Where the critics of the president fall short is the issue of what the military could have done to prevent those deaths of our people once the attack in Benghazi started. Much has been made of the time that elapsed from the first attack on the Consulate, in which Ambassador Chris Stevens and communications expert Steve Smith perished, and the subsequent mortar attack seven hours later that killed former Navy SEALS Chris Doherty and Ty Woods.

We hear tales of real-time drone surveillance and Delta commandos straining at the bit in nearby Italy waiting to rescue our people in distress. But no combat veteran commander I know will say that a military response during the seven hour attack was possible or indeed has ever been done before.

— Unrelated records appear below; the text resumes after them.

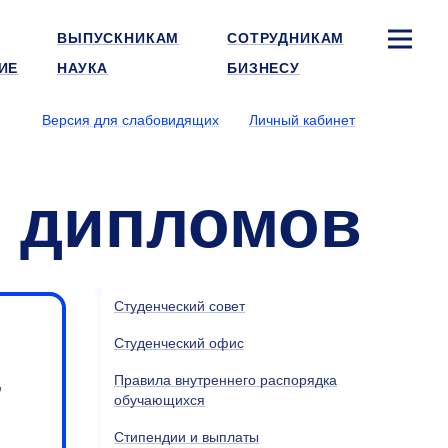
ВЫПУСКНИКАМ
СОТРУДНИКАМ
ИЕ
НАУКА
БИЗНЕСУ
Версия для слабовидящих
Личный кабинет
е дипломов
Студенческий совет
Студенческий офис
,
Правила внутреннего распорядка
обучающихся
Стипендии и выплаты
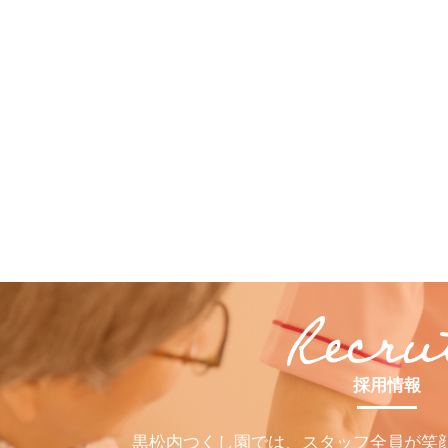
採用情報
黒松内つくし園では、スタッフ全員が笑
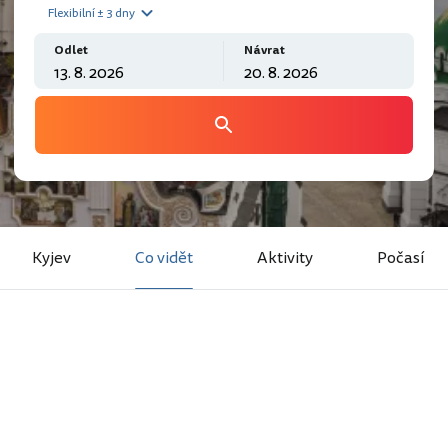
Flexibilní ± 3 dny
Odlet
Návrat
Kyjev
Co vidět
Aktivity
Počasí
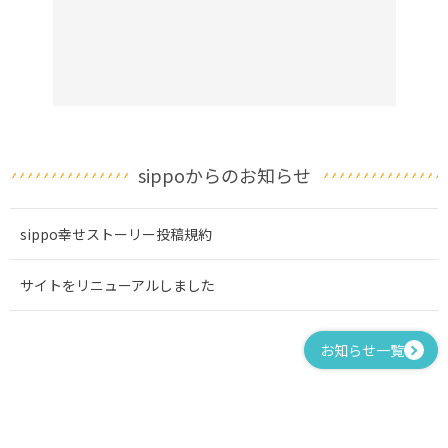
sippoからのお知らせ
sippo幸せストーリー投稿規約
サイトをリニューアルしました
お知らせ一覧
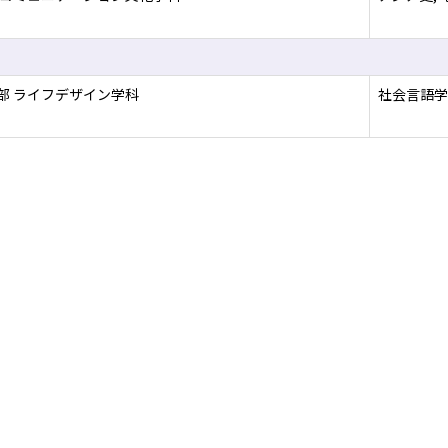
部 ライフデザイン学科
社会言語学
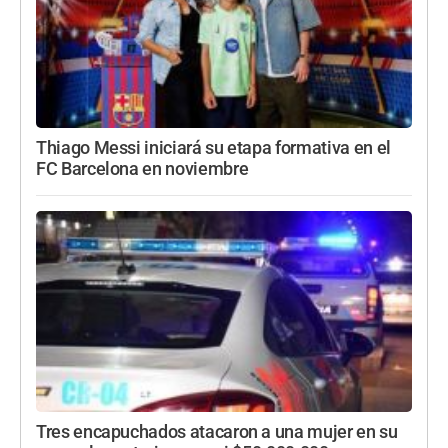
Thiago Messi iniciará su etapa formativa en el
FC Barcelona en noviembre
Tres encapuchados atacaron a una mujer en su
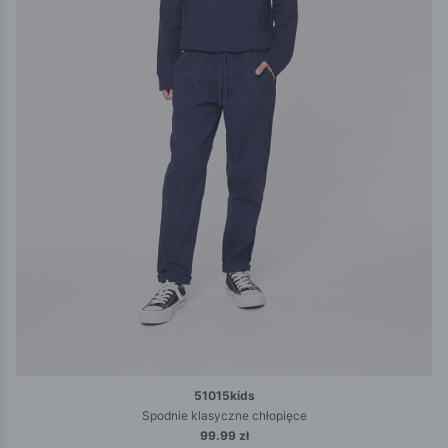
51015kids
Spodnie klasyczne chłopięce
99.99 zł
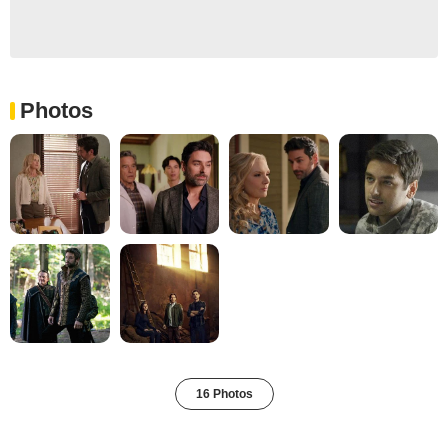
Photos
16 Photos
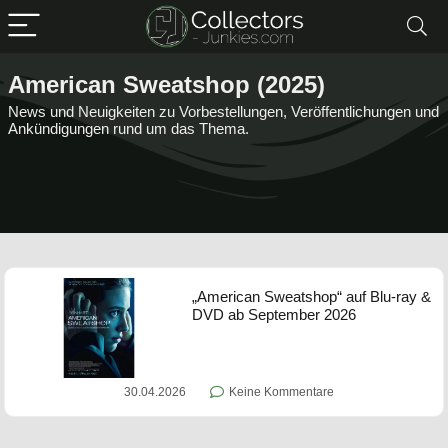
American Sweatshop (2025)
News und Neuigkeiten zu Vorbestellungen, Veröffentlichungen und
Ankündigungen rund um das Thema.
„American Sweatshop“ auf Blu-ray &
DVD ab September 2026
30.04.2026
Keine Kommentare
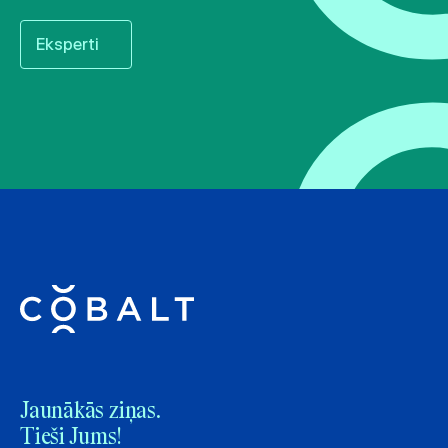
Eksperti
Jaunākās ziņas.
Tieši Jums!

Unlike the CIA and State Department, the Pentagon did not have the relationship with the local militias. The military with no units in Libya, did not know the local "bad" guys from the "good" guys. According to our premier military analyst, the retired Vice Chief of Staff of the Army General Jack Keane there was no suitable military unit standing by waiting for a 911. The Army isn't the fire department or the SWAT team.

Our rapid deployment unit is based in the United States, not in Italy. If there was an AC-130 (Snoopy) gunship in the region General Keane doesn't know about it. And who was "Snoopy" going to shoot at?

Life is not a videogame. Our military has never launched a relief operation under the circumstances described. Not even the Israelis have pulled off a caper like this; the famed 1976 Entebbe rescue took seven days not seven hours to prosecute.

We mourn the loss of our heroes and we pledge our sacred honor to killing or capturing their killers, but to insist self-righteously that more should have been done to prevent their deaths once the attack started is more about presidential politics than military science.